The word "down": in how many lines of the records does it appear? Reply with the number alone.
----- Exercise material -----
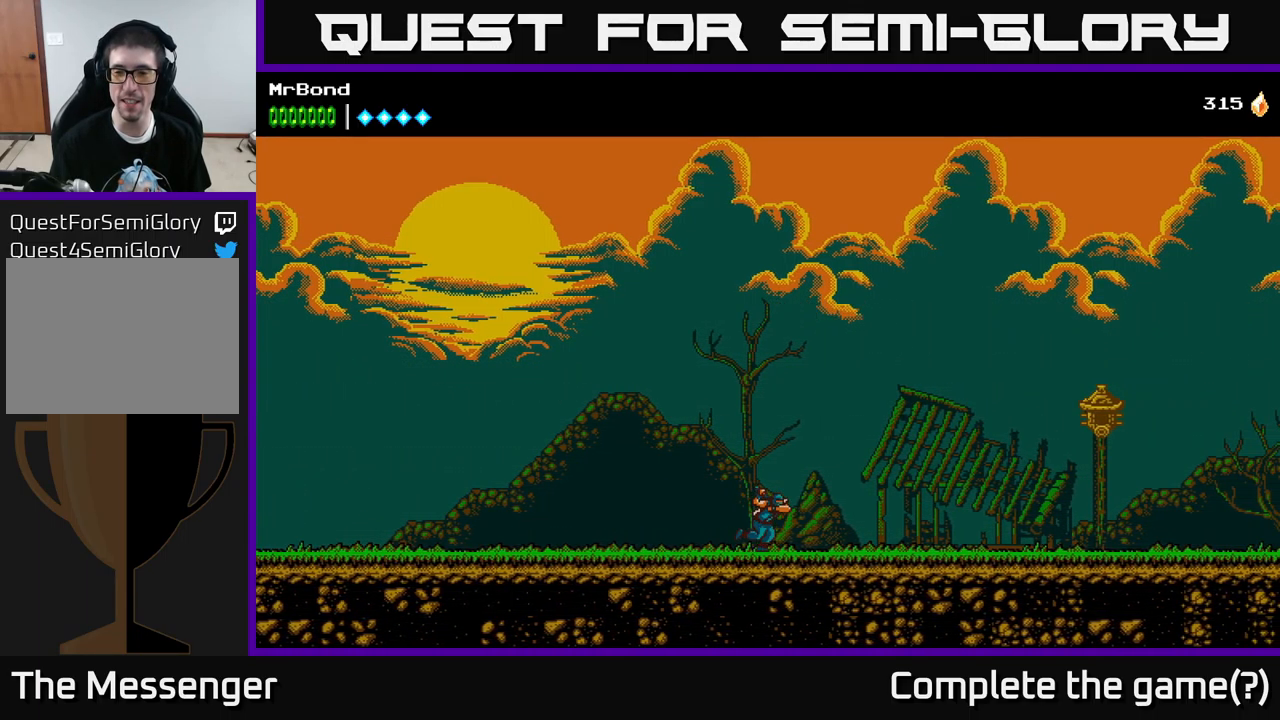
{"buttons": ["DPAD_RIGHT"], "left_stick": "center", "right_stick": "center", "events": []}
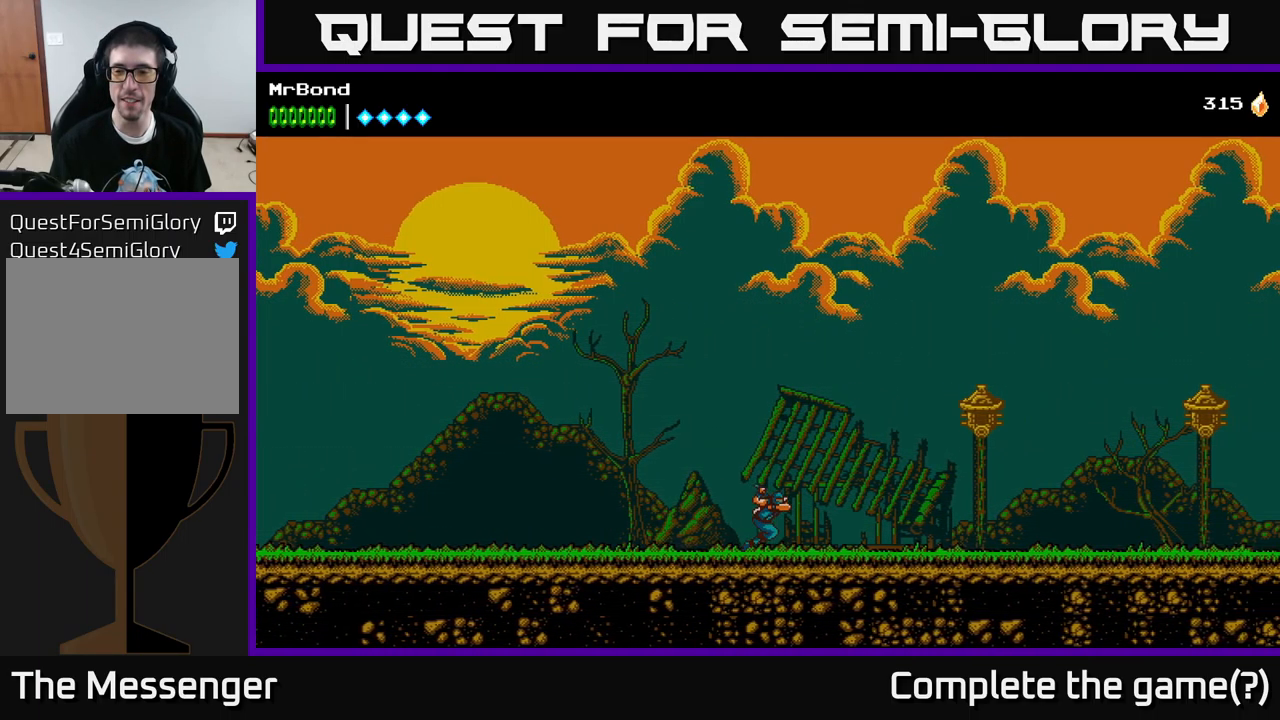
{"buttons": ["A", "DPAD_RIGHT"], "left_stick": "center", "right_stick": "center", "events": [[400, "A", "down"]]}
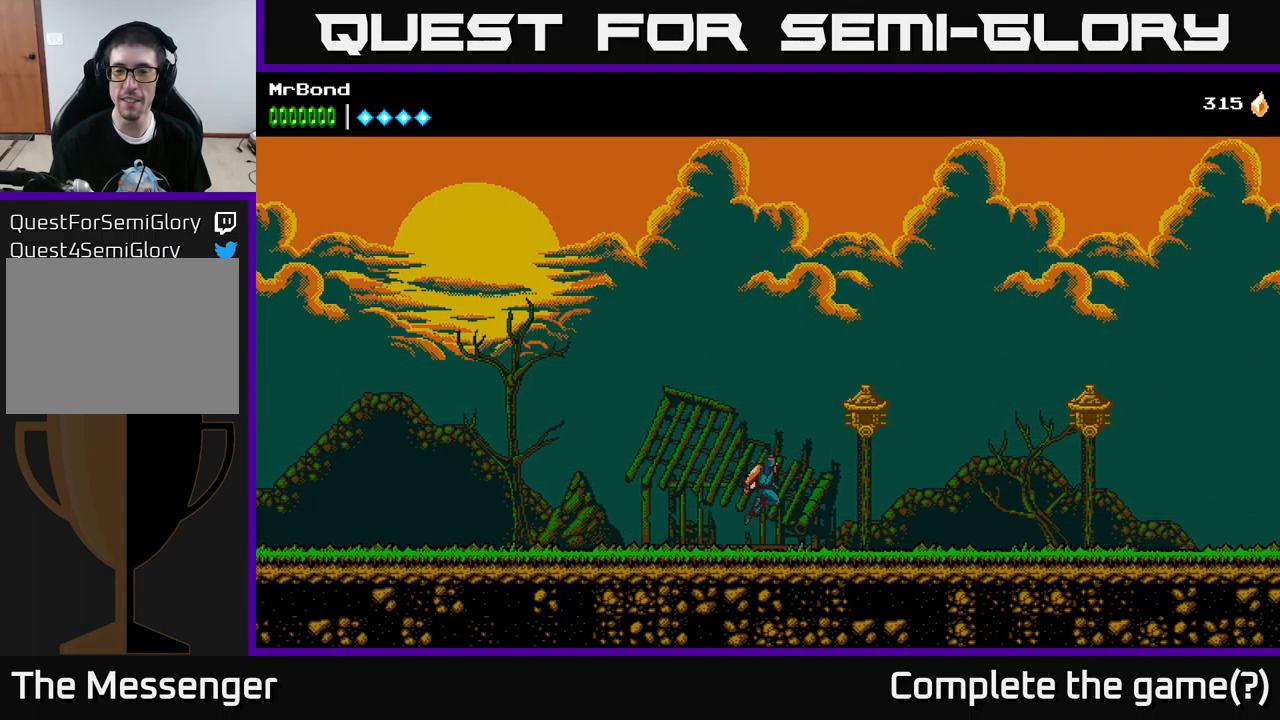
{"buttons": ["A", "DPAD_RIGHT"], "left_stick": "center", "right_stick": "center", "events": [[33, "X", "down"], [67, "A", "up"], [167, "X", "up"], [433, "A", "down"]]}
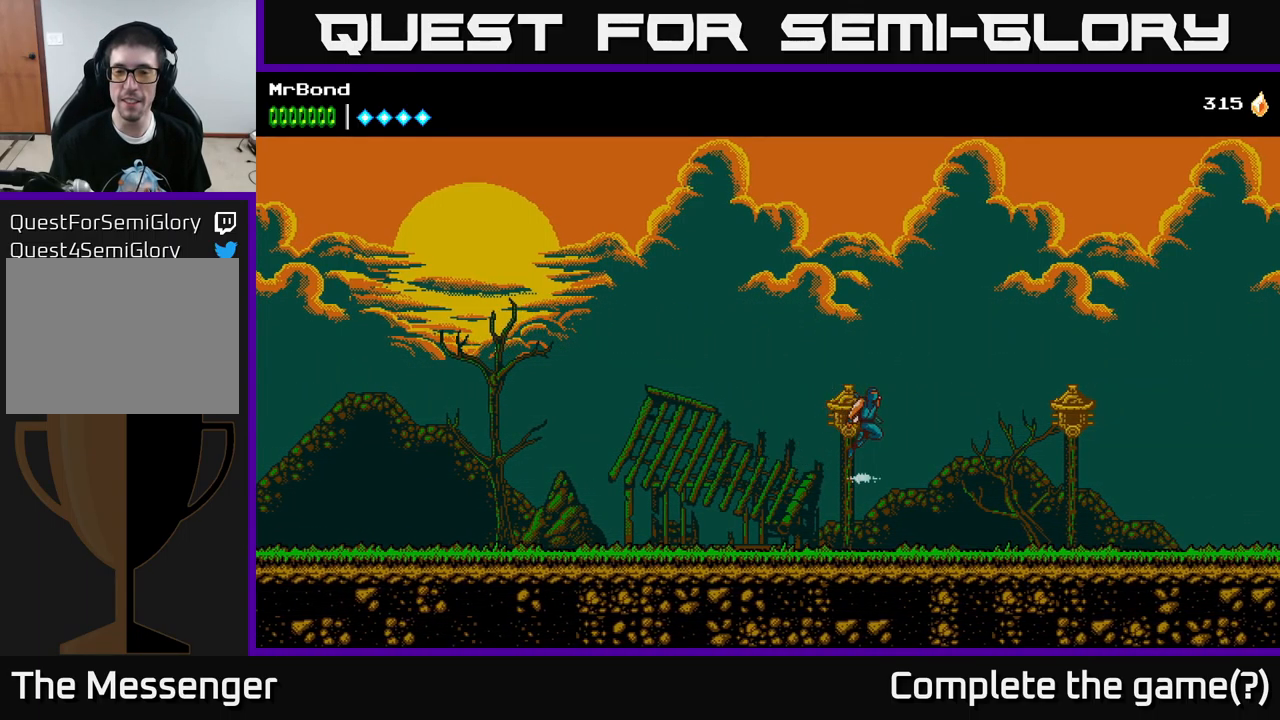
{"buttons": ["DPAD_RIGHT"], "left_stick": "center", "right_stick": "center", "events": [[67, "A", "up"]]}
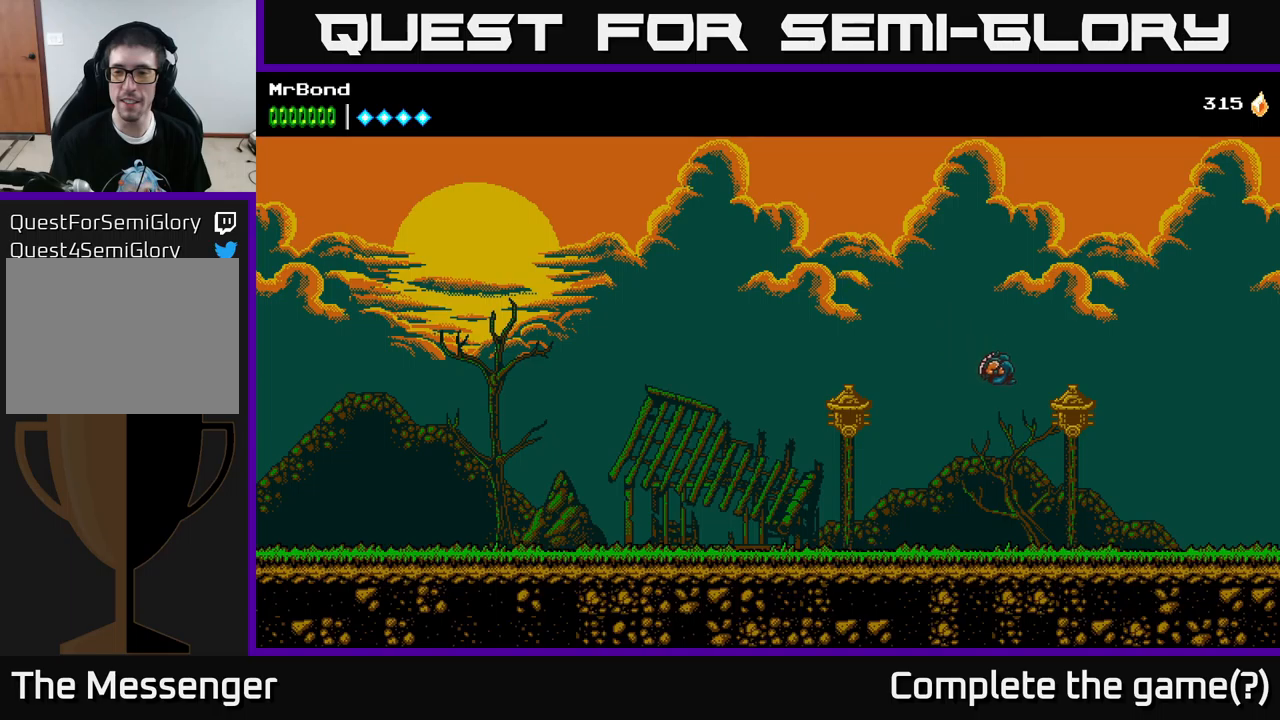
{"buttons": ["DPAD_RIGHT"], "left_stick": "center", "right_stick": "center", "events": [[17, "X", "down"], [117, "A", "down"], [167, "X", "up"], [350, "A", "up"]]}
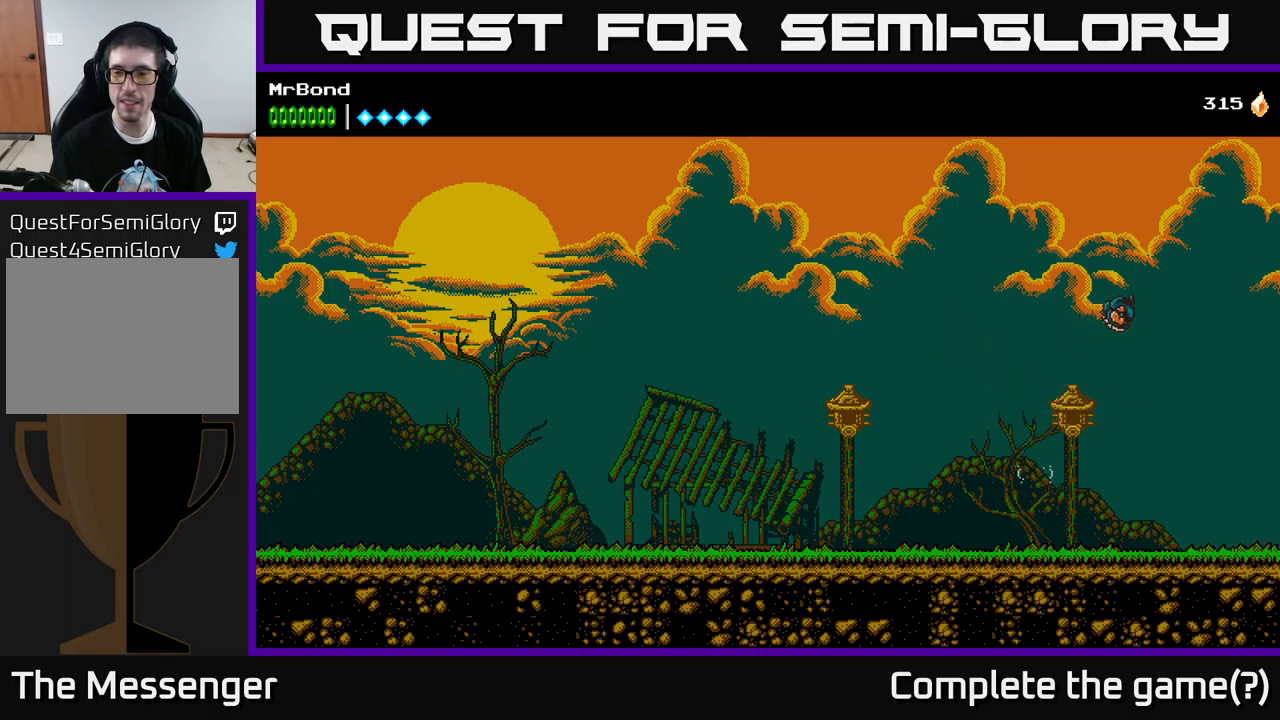
{"buttons": ["A", "DPAD_RIGHT"], "left_stick": "center", "right_stick": "center", "events": [[283, "A", "down"]]}
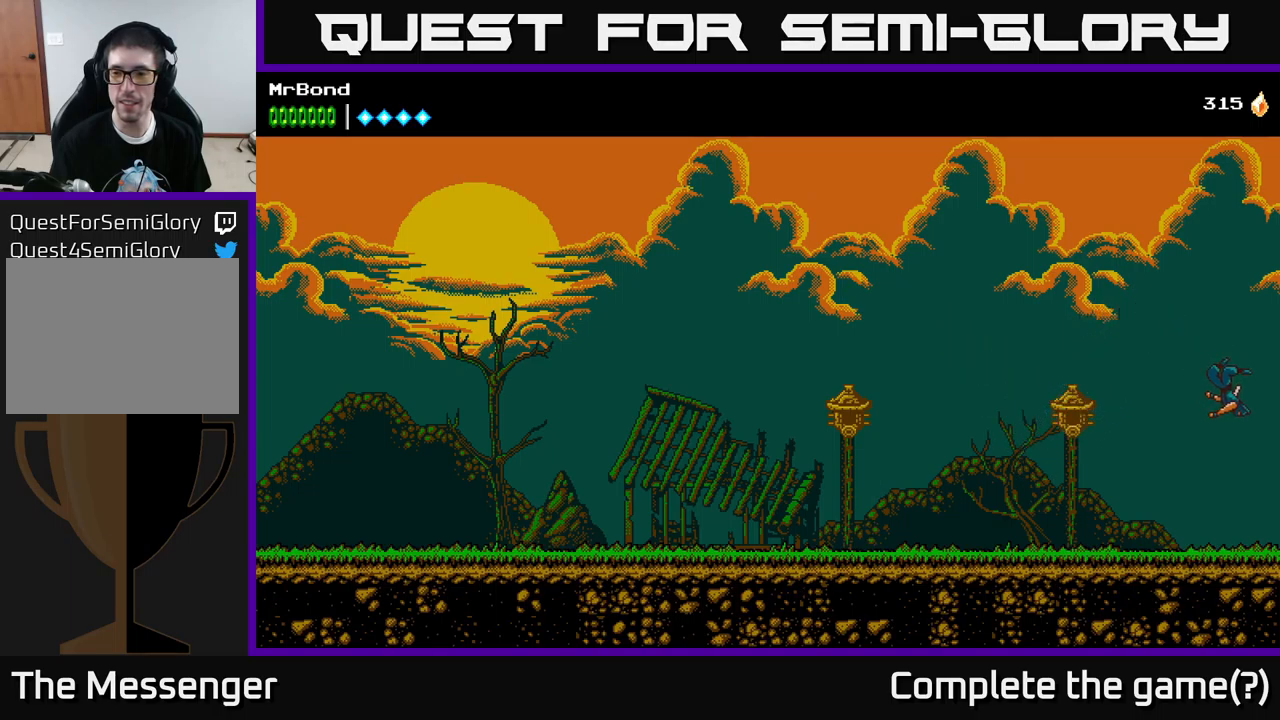
{"buttons": ["A", "DPAD_RIGHT"], "left_stick": "center", "right_stick": "center", "events": []}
-----
→ Exercise response
4